[Input material Boundary: Start]

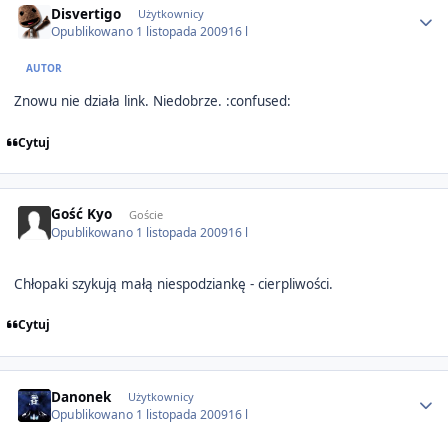
Disvertigo
Użytkownicy
Opublikowano
1 listopada 2009
16 l
AUTOR
Znowu nie działa link. Niedobrze. :confused:
Cytuj
Gość Kyo
Goście
Opublikowano
1 listopada 2009
16 l
Chłopaki szykują małą niespodziankę - cierpliwości.
Cytuj
Author stats
Danonek
Użytkownicy
Opublikowano
1 listopada 2009
16 l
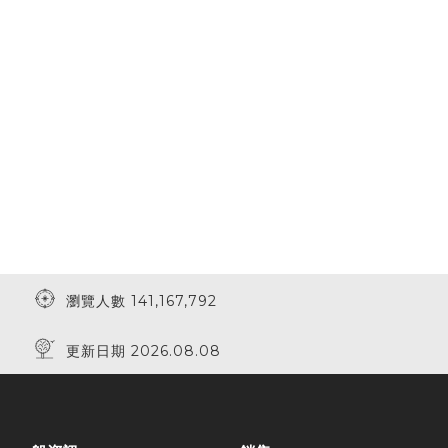
瀏覽人數 141,167,792
更新日期 2026.08.08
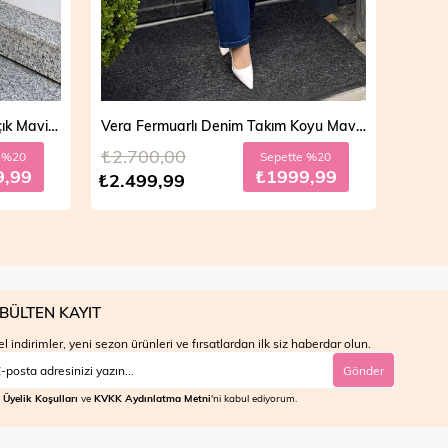
Vera Fermuarlı Denim Takım Koyu Mavi 19298
Mila Çift Düğmeli Kot Trençkot Açık Mavi 19290
₺4.700,00
₺4.7
e %20
Sepette %30
9,99
₺2799,99
₺3.999,99
₺3.9
BÜLTEN KAYIT
l indirimler, yeni sezon ürünleri ve fırsatlardan ilk siz haberdar olun.
Gönder
Üyelik Koşulları
ve
KVKK Aydınlatma Metni
'ni kabul ediyorum.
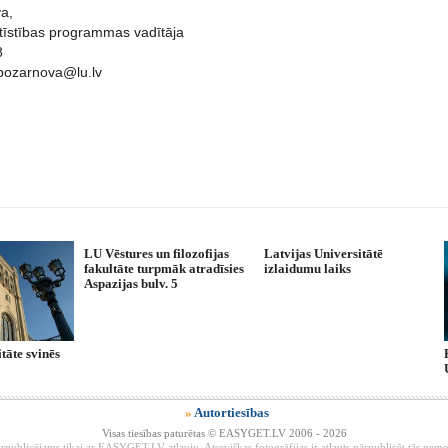
a,
ttīstības programmas vadītāja
8
pozarnova@lu.lv
LU Vēstures un filozofijas
Latvijas Universitātē
fakultāte turpmāk atradīsies
izlaidumu laiks
Aspazijas bulv. 5
tāte svinēs
»
Autortiesības
Visas tiesības paturētas © EASYGET.LV 2006 - 2026
rpublicējams tikai ar EASYGET.LV atļauju. Atsevišķas fotogrāfijas ir atļauts pārpublicēt tās ne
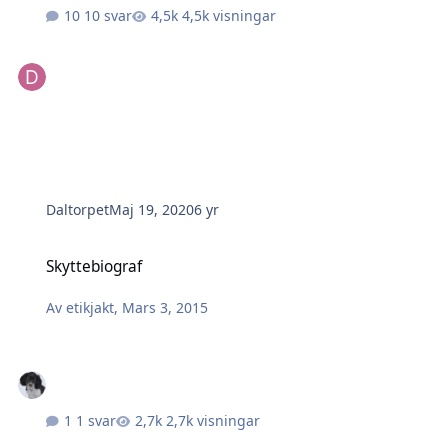
10 svar
4,5k visningar
Daltorpet
Maj 19, 2020
6 yr
Skyttebiograf
Skyttebiograf
Av
etikjakt
,
Mars 3, 2015
1 svar
2,7k visningar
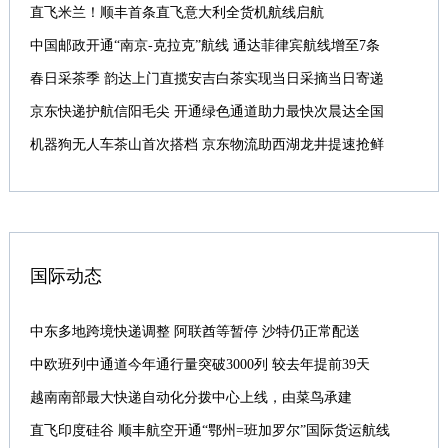
直飞米兰！顺丰首条直飞意大利全货机航线启航
中国邮政开通“南京-克拉克”航线 通达菲律宾航线增至7条
春日采茶季 韵达上门直揽安吉白茶实现当日采摘当日寄递
京东快递护航信阳毛尖 开通绿色通道助力最快次晨达全国
机器狗无人车茶山首次搭档 京东物流助西湖龙井提速抢鲜
国际动态
中东多地跨境快递调整 阿联酋等暂停 沙特仍正常配送
中欧班列中通道今年通行量突破3000列 较去年提前39天
越南南部最大快递自动化分拨中心上线，由菜鸟承建
直飞印度硅谷 顺丰航空开通“鄂州=班加罗尔”国际货运航线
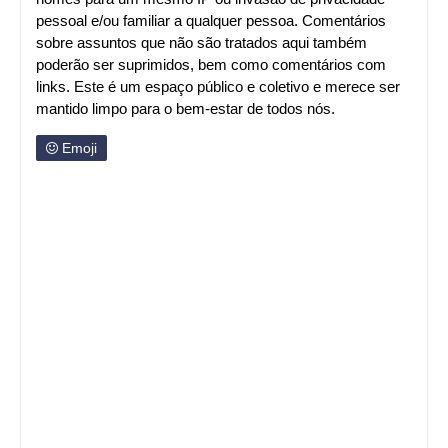
pessoal e/ou familiar a qualquer pessoa. Comentários
sobre assuntos que não são tratados aqui também
poderão ser suprimidos, bem como comentários com
links. Este é um espaço público e coletivo e merece ser
mantido limpo para o bem-estar de todos nós.
Emoji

[Input material Boundary: End]

_Work order:_ Switch each "Opublikowano" in the records to "Published" and write out all the lines again with nothing else changed. Leave the pictures out.

_Answer area:_
Disvertigo
Użytkownicy
Published
1 listopada 2009
16 l
AUTOR
Znowu nie działa link. Niedobrze. :confused:
Cytuj
Gość Kyo
Goście
Published
1 listopada 2009
16 l
Chłopaki szykują małą niespodziankę - cierpliwości.
Cytuj
Author stats
Danonek
Użytkownicy
Published
1 listopada 2009
16 l
瀏覽人數 141,167,792
更新日期 2026.08.08
Vera Fermuarlı Denim Takım Koyu Mavi 19298
Mila Çift Düğmeli Kot Trençkot Açık Mavi 19290
₺4.700,00
₺4.7
e %20
Sepette %30
9,99
₺2799,99
₺3.999,99
₺3.9
BÜLTEN KAYIT
l indirimler, yeni sezon ürünleri ve fırsatlardan ilk siz haberdar olun.
Gönder
Üyelik Koşulları
ve
KVKK Aydınlatma Metni
'ni kabul ediyorum.
a,
ttīstības programmas vadītāja
8
pozarnova@lu.lv
LU Vēstures un filozofijas
Latvijas Universitātē
fakultāte turpmāk atradīsies
izlaidumu laiks
Aspazijas bulv. 5
tāte svinēs
»
Autortiesības
Visas tiesības paturētas © EASYGET.LV 2006 - 2026
rpublicējams tikai ar EASYGET.LV atļauju. Atsevišķas fotogrāfijas ir atļauts pārpublicēt tās ne
10 svar
4,5k visningar
Daltorpet
Maj 19, 2020
6 yr
Skyttebiograf
Skyttebiograf
Av
etikjakt
,
Mars 3, 2015
1 svar
2,7k visningar
直飞米兰！顺丰首条直飞意大利全货机航线启航
中国邮政开通“南京-克拉克”航线 通达菲律宾航线增至7条
春日采茶季 韵达上门直揽安吉白茶实现当日采摘当日寄递
京东快递护航信阳毛尖 开通绿色通道助力最快次晨达全国
机器狗无人车茶山首次搭档 京东物流助西湖龙井提速抢鲜
国际动态
中东多地跨境快递调整 阿联酋等暂停 沙特仍正常配送
中欧班列中通道今年通行量突破3000列 较去年提前39天
越南南部最大快递自动化分拨中心上线，由菜鸟承建
直飞印度硅谷 顺丰航空开通“鄂州=班加罗尔”国际货运航线
pessoal e/ou familiar a qualquer pessoa. Comentários
sobre assuntos que não são tratados aqui também
poderão ser suprimidos, bem como comentários com
links. Este é um espaço público e coletivo e merece ser
mantido limpo para o bem-estar de todos nós.
Emoji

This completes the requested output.